For venture capitalists, the answer is to pick companies with potential and bring in the talent to realise it. In our interview with Whitworths, we hear from Will Carter, the new Chief Executive. An ex-UB and KP McVitie's marketing expert, Will's brief is to give this beloved British food business an injection of 21st century consumer marketing and category management.

In classic recessions, a previously growing economy slows. Production dwindles, consumer and business spending dries up, companies sack staff to cut costs, and unemployment rises. Older readers have been here before of course, and today's lean, mean businesses are the result. Are we going there again, and what will it be like this time? How many costly layers of management can you slash without killing off a company?

You can argue that we've asked for a recession by letting a consumer culture develop where everything is done on the cheap. In parallel we have businesses paying bottom dollar wherever, whenever, oblivious to the consequences.

In our business, the inevitable result of every day low pricing means food and clothes sold at absurdly low prices. Seemingly, it's a ratchet mechanism that can't turn back - but like climate change, we must address it or face disaster.

Meanwhile we have to make a living. Even after redundancy, people still think positively about starting businesses. The attraction is the buzz of setting up an enterprise and the prospect of better returns than an ISA. Thanks to Dragon's Den, everyone with an idea is encouraged to believe they can be a millionaire - if you listen to Theo Paphites etc, it's "just" a matter of doing your homework and being bold.

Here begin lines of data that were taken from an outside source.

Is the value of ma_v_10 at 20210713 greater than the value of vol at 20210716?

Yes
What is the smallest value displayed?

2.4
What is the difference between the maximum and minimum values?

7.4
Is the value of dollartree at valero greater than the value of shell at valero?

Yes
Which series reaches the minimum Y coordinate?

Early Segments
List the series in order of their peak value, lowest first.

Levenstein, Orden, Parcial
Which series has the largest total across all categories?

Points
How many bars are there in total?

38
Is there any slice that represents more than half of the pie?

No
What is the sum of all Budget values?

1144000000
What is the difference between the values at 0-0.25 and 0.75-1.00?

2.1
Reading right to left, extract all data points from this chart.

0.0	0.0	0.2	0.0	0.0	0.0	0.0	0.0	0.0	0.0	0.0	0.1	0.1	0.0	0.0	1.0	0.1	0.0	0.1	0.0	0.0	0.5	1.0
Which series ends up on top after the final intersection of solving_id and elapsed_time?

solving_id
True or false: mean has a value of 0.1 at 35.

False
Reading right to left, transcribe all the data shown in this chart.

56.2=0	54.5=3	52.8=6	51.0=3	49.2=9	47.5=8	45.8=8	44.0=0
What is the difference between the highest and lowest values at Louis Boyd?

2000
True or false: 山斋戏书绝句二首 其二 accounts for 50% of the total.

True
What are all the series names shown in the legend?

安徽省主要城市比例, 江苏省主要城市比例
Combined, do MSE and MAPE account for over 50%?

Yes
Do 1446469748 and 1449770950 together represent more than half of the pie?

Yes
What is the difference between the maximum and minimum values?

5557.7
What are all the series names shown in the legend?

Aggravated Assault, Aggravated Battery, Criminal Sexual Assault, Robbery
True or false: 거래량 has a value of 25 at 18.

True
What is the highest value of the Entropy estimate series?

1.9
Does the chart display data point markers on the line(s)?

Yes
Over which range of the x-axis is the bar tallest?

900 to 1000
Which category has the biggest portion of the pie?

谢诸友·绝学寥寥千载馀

Speaking of giving it your best shot, we've got two features in this issue to inspire you. Big Night In is all about treats for sharing. Banish the post-Christmas blues: encourage your shoppers to get sociable and start spending again. In Ethnic Food & Drink, we look at cuisines from around the world that are becoming increasingly important as we become more multi-cultural. There's a world of exciting products for your shoppers to explore. Have a great month!